2. The Japanese have healthy ways of cooking
Tonkatsu, croquettes, and tempura aside, Japanese cuisine involves lots of pan-grilling, stir-frying, broiling, and fermenting. Their meals also consist of soups and fiber from beans and rice.
3. They drink lots of tea
Your caffeine fix isn’t always unhealthy, but the Japanese have a better alternative. There’s a tea-drinking culture in Japan that’s difficult to ignore.
They drink Matcha, a powdered tea comprising young leaves. Farmers grow them specifically to increase their chlorophyll and antioxidants. With a tea-time specialty like this, who can be unhealthy?
4. They eat fresh food
Furthermore, Japanese food is fresh and seasonal. Japan is a small archipelago of islands with arable land, so food doesn’t have to travel far. It’s as it should be when it’s cooked and served.
Food Packers in Japan date food by the half hour instead of by the day, so there’s little chance of buying anything that gone beyond its expiration date.
5. The Japanese practice portion control
Also, have you noticed how Bento boxes have little compartments? Small compartments equal small food portions.
Portion control is part of the Japanese diet.
The Japanese use chopsticks carefully, and eat rice from small bowls. Furthermore, they garnish food lightly and never over-fill plates.
6. Japanese people are active.
Moreover, the Japanese walk, squat, and stand more. Being active is another reason for the long life expectancy in Japan. Commuting is an integral part of the Japanese lifestyle – every working person’s morning routine involves waiting for and standing in trains for long hours. A car, for the typical employee, is a luxury.
Furthermore, most people work standing. Traditional Japanese toilets involve squatting, which is healthier for bowel movements.
7. They have on-the-air exercises
The Japanese have on-air exercise routines they fondly call ‘.’ Completed en masse, they are an opportunity for them to work out and bond. These exercises have varying levels of difficulty, and everyone can participate in them.
They began when the Ministry of Communications brought radio calisthenics to the country. These exercises make everyone more athletic, alert, energetic, and flexible.
8. The Japanese have quality healthcare
The Japanese have had compulsory healthcare since the 1960s. The beauty of their healthcare system is that it only takes up 8% of their GDP, which is lower than many countries. The average Japanese person has medical check-ups at least a dozen times a year.
9. They socialize
Besides walking almost everywhere, the Japanese spend most of their time with friends. It’s a custom in Japan to spend time out of instead of in the home. Socializing is regular for the average Japanese. Social cohesion is essential for emotional well-being and longevity.
10. The Japanese are clean
The Japanese are hyperfocused on cleanliness, which works out well for them. They practice Shintoism, a centuries-old tradition, a large part of which is purification. It’s not uncommon for a Japanese person to bathe twice a day.

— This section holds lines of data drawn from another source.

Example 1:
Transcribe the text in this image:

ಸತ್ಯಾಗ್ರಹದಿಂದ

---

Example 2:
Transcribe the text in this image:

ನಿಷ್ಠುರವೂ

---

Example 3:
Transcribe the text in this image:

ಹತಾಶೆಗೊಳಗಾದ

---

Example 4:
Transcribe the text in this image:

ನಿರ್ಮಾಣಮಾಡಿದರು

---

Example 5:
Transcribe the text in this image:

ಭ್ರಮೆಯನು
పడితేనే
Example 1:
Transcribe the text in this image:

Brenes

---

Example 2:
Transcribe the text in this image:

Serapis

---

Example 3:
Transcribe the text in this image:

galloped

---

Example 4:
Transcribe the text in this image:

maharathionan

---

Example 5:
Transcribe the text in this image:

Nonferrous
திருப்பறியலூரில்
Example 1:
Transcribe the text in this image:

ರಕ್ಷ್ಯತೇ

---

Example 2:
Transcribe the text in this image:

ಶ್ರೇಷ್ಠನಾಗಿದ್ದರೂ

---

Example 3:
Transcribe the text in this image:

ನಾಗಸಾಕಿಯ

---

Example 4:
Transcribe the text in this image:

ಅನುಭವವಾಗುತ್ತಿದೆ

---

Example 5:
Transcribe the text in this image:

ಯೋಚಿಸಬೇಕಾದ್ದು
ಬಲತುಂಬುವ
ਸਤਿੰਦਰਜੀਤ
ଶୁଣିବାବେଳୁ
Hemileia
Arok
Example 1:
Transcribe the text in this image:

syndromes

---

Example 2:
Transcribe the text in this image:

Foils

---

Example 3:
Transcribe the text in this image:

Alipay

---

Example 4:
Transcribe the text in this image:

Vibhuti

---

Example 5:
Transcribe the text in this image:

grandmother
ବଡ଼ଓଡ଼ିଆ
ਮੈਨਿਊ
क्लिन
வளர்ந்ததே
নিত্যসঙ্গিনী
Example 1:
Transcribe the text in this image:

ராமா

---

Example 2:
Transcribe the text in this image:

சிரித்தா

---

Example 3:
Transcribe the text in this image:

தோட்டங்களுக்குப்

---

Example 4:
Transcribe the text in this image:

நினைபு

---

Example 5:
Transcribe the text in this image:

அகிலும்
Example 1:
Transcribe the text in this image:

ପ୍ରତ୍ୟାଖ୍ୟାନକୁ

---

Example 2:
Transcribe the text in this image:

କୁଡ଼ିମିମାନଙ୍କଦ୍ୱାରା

Communal bathing is frequent, and there are strict guidelines for everyone to follow.
11. Sustainable living
Another reason for the long life expectancy in Japan is that it has strict laws that protect the environment. The Japanese try to keep their environment as clean an accessible as possible. They also practice community cooperation, which is necessary for crowded cities.

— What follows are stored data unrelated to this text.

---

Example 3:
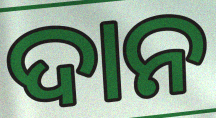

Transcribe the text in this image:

ଦାନ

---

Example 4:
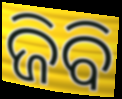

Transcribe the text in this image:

ଜିବି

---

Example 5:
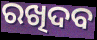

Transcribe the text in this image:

ରଖିଦବ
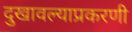
दुखावल्याप्रकरणी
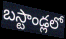
బస్టాండ్లలో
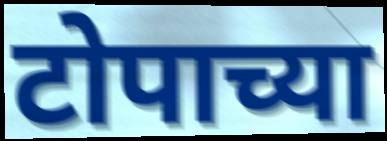
टोपाच्या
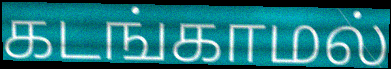
கடங்காமல்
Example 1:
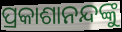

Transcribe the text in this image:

ପ୍ରକାଶାନନ୍ଦଙ୍କୁ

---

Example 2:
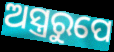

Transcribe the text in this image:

ଅସ୍ତ୍ରରୁପେ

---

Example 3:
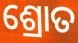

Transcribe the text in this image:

ଶ୍ରୋତ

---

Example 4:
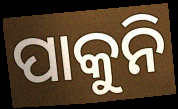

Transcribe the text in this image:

ପାକୁନି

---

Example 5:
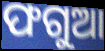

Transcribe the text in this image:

ଫଗୁଆ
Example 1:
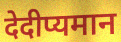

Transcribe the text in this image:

देदीप्यमान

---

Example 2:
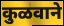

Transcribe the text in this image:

कुळवाने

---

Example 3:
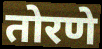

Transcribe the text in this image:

तोरणे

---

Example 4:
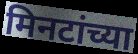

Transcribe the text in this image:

मिनटांच्या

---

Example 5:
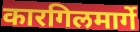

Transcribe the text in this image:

कारगिलमार्गे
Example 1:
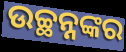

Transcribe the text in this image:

ଉଚ୍ଛନ୍ନଙ୍କର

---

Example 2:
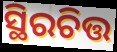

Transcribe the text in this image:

ସ୍ଥିରଚିତ୍ତ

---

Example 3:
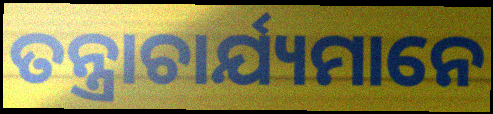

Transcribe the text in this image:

ତନ୍ତ୍ରାଚାର୍ଯ୍ୟମାନେ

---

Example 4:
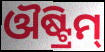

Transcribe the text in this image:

ଔଷ୍ଟ୍ରିମ୍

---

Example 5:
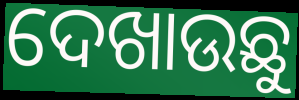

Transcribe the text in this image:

ଦେଖାଉଛୁ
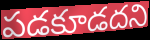
పడకూడదని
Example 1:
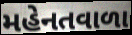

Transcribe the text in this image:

મહેનતવાળા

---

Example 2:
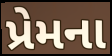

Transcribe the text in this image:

પ્રેમના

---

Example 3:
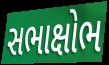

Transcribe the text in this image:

સભાક્ષોભ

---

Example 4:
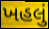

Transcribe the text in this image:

ખહલું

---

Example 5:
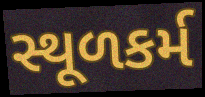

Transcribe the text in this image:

સ્થૂળકર્મ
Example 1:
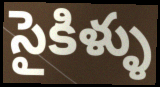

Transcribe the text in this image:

సైకిళ్ళు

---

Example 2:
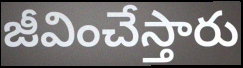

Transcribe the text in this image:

జీవించేస్తారు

That’s why you’ll see them decluttering and recycling constantly. This habit protects ecosystems and their well-being.
12. Zen Living
Finally, many people in Japan practice Zen Buddhism and meditation. This philosophy involves many mental wellness practices. It trains them to live in the moment.
And you can practice it anywhere- the garden, while cooking, or cycling. It reduces stress, which is a killer.
In all, the life expectancy in Japan is within our reach, but we must practice positive lifestyle habits as the Japanese do.